◆ **DESCRIPTION OF THE TASK**: Please write out the lines below exactly, from the first one through the line containing "18: (1102, 499)", including both ends.

━━━━━━

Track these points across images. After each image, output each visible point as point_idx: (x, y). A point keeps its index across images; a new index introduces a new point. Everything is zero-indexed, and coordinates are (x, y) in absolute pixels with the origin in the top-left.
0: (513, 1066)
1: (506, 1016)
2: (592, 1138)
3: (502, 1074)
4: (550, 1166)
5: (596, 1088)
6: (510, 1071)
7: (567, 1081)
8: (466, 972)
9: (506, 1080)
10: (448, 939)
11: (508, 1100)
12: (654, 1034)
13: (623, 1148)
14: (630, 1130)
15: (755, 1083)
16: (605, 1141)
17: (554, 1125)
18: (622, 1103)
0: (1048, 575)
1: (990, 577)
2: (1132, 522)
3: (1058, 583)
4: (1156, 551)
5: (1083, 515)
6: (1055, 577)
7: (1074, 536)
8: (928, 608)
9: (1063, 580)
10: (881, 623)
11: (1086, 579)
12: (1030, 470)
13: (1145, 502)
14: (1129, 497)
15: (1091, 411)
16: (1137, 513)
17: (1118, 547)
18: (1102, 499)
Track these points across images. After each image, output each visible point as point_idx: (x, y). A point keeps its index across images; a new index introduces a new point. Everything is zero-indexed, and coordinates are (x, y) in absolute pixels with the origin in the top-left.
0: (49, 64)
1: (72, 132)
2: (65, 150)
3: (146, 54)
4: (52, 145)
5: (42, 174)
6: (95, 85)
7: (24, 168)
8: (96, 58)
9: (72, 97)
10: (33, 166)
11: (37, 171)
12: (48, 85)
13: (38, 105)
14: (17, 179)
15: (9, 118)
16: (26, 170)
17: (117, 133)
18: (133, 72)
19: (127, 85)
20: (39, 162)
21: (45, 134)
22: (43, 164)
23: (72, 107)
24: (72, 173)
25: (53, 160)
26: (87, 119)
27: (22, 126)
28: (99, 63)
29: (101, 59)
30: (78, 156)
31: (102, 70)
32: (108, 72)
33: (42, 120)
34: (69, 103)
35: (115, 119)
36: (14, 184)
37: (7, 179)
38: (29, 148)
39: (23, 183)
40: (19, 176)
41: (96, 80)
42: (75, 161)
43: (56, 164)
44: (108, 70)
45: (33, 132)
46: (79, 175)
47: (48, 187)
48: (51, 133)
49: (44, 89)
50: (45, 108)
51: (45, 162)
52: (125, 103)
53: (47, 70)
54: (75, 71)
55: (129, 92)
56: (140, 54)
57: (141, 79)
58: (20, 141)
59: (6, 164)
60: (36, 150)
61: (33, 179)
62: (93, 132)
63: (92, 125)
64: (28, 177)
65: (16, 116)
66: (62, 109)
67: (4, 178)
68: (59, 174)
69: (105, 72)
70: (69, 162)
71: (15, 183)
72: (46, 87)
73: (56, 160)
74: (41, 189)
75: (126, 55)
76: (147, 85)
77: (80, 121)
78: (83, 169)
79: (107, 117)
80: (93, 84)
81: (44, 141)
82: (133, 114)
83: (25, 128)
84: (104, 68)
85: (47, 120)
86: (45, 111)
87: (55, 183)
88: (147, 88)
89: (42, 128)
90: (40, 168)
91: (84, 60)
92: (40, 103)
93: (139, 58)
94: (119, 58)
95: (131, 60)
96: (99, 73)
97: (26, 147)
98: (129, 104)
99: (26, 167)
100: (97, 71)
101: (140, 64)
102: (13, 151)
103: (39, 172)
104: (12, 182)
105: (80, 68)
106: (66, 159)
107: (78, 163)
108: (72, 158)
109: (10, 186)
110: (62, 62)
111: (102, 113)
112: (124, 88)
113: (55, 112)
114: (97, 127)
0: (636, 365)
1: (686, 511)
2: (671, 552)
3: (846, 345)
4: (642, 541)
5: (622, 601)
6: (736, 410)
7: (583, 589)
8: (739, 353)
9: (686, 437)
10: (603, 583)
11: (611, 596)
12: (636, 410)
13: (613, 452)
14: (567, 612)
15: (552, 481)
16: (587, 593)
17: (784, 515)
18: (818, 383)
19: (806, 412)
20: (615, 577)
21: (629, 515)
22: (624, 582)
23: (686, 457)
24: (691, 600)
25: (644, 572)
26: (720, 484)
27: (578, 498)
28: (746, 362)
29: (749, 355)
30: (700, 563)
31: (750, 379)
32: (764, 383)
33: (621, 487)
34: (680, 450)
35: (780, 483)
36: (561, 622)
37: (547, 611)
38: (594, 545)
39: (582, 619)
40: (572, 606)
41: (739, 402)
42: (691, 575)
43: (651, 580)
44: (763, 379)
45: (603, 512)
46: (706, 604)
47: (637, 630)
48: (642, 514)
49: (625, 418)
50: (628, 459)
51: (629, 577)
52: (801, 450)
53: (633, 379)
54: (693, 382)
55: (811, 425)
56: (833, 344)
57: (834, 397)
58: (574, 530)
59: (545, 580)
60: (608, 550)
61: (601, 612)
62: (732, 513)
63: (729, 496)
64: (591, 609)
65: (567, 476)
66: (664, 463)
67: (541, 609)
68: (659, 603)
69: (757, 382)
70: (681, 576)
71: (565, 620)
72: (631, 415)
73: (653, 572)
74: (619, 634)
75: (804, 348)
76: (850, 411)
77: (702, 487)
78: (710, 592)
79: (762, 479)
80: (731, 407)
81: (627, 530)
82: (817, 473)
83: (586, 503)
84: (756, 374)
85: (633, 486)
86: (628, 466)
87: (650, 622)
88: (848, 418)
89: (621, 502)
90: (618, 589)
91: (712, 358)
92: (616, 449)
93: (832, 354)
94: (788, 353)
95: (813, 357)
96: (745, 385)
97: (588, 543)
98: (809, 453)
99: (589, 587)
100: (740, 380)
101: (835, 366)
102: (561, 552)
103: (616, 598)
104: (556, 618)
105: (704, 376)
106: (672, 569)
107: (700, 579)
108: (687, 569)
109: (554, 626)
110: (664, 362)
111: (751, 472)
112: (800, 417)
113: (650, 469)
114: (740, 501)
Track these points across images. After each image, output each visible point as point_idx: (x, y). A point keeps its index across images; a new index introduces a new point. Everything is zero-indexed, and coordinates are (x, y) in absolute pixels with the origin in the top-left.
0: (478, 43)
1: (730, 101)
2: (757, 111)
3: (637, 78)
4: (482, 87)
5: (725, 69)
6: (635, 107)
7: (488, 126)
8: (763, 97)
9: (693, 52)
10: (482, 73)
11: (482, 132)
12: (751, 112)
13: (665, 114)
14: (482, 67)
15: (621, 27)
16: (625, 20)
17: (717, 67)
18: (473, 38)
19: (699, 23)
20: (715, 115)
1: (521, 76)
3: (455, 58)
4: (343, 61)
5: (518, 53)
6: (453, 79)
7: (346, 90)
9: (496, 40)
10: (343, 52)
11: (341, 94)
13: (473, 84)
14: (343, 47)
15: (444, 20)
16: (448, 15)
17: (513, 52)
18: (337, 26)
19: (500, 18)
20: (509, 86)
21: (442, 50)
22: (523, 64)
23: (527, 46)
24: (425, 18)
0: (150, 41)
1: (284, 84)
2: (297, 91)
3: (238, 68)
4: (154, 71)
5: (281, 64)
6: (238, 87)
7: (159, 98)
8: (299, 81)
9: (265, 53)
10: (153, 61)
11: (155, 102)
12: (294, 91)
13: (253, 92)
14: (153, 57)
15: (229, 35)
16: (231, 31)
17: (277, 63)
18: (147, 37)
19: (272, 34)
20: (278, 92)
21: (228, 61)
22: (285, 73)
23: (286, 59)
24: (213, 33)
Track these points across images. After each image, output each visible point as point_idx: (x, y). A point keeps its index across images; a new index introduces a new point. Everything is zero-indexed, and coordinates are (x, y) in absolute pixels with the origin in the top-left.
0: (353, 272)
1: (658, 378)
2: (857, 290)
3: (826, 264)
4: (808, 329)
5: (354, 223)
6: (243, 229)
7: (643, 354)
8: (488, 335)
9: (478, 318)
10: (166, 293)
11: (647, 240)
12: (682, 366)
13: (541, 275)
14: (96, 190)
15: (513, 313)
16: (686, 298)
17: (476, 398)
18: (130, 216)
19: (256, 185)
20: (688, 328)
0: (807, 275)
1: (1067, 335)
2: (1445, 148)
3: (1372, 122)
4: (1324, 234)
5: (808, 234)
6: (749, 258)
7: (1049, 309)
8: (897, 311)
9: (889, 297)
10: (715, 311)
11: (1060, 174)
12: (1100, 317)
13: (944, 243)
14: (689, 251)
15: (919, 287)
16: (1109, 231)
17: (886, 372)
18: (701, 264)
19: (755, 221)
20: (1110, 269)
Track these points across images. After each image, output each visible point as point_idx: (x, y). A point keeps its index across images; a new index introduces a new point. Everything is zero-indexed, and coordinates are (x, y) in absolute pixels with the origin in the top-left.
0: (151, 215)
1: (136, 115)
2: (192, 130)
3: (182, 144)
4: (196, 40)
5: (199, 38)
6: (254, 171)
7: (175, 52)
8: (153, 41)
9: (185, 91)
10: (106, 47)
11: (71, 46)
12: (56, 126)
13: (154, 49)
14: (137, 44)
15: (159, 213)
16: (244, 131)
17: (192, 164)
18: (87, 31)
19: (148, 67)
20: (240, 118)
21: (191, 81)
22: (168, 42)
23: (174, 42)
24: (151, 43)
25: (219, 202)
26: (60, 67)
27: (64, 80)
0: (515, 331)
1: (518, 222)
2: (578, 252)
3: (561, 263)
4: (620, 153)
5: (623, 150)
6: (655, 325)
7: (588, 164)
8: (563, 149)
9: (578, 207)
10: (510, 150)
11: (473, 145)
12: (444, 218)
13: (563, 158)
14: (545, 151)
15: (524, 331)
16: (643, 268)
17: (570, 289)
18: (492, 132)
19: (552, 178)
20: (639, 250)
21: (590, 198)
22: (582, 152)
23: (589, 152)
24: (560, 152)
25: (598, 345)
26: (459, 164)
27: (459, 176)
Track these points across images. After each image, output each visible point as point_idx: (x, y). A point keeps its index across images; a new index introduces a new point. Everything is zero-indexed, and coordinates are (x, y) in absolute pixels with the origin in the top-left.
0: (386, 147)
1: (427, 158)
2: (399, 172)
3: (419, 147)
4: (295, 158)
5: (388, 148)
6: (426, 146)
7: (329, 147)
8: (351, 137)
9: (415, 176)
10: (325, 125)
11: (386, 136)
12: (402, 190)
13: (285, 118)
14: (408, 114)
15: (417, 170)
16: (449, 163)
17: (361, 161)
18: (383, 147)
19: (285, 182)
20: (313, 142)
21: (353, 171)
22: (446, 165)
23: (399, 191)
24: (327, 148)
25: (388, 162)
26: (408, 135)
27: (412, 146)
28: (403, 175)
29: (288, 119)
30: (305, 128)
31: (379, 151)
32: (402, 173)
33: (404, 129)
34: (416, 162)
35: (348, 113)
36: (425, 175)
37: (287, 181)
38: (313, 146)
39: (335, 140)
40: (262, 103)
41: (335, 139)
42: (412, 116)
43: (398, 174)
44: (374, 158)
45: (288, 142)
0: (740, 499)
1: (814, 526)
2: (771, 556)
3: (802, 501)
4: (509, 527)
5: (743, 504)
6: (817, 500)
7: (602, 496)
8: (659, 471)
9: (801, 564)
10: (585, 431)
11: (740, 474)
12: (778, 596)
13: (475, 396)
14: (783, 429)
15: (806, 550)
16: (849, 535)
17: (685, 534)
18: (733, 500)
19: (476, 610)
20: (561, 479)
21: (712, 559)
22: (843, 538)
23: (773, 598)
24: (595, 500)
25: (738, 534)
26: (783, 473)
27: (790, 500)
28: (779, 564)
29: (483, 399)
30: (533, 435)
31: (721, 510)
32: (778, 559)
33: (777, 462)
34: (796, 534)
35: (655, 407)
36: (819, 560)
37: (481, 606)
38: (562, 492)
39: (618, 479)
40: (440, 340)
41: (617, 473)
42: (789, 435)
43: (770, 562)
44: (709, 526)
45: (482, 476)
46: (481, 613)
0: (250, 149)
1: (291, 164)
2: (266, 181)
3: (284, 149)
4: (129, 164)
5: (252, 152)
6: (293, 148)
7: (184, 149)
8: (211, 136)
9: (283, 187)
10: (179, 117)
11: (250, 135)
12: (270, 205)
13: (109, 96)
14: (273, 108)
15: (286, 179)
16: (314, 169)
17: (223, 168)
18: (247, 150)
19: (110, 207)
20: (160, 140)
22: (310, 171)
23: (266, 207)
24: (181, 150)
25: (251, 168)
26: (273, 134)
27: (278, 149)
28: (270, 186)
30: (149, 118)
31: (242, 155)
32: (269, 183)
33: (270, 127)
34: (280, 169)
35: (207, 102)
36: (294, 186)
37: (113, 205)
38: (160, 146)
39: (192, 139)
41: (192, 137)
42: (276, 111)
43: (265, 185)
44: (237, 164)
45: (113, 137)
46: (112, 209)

━━━━━━

◆ **ANSWER SPACE**:
Track these points across images. After each image, output each visible point as point_idx: (x, y). A point keeps its index across images; a new index introduces a new point. Everything is zero-indexed, and coordinates are (x, y) in absolute pixels with the origin in the top-left.
0: (513, 1066)
1: (506, 1016)
2: (592, 1138)
3: (502, 1074)
4: (550, 1166)
5: (596, 1088)
6: (510, 1071)
7: (567, 1081)
8: (466, 972)
9: (506, 1080)
10: (448, 939)
11: (508, 1100)
12: (654, 1034)
13: (623, 1148)
14: (630, 1130)
15: (755, 1083)
16: (605, 1141)
17: (554, 1125)
18: (622, 1103)
0: (1048, 575)
1: (990, 577)
2: (1132, 522)
3: (1058, 583)
4: (1156, 551)
5: (1083, 515)
6: (1055, 577)
7: (1074, 536)
8: (928, 608)
9: (1063, 580)
10: (881, 623)
11: (1086, 579)
12: (1030, 470)
13: (1145, 502)
14: (1129, 497)
15: (1091, 411)
16: (1137, 513)
17: (1118, 547)
18: (1102, 499)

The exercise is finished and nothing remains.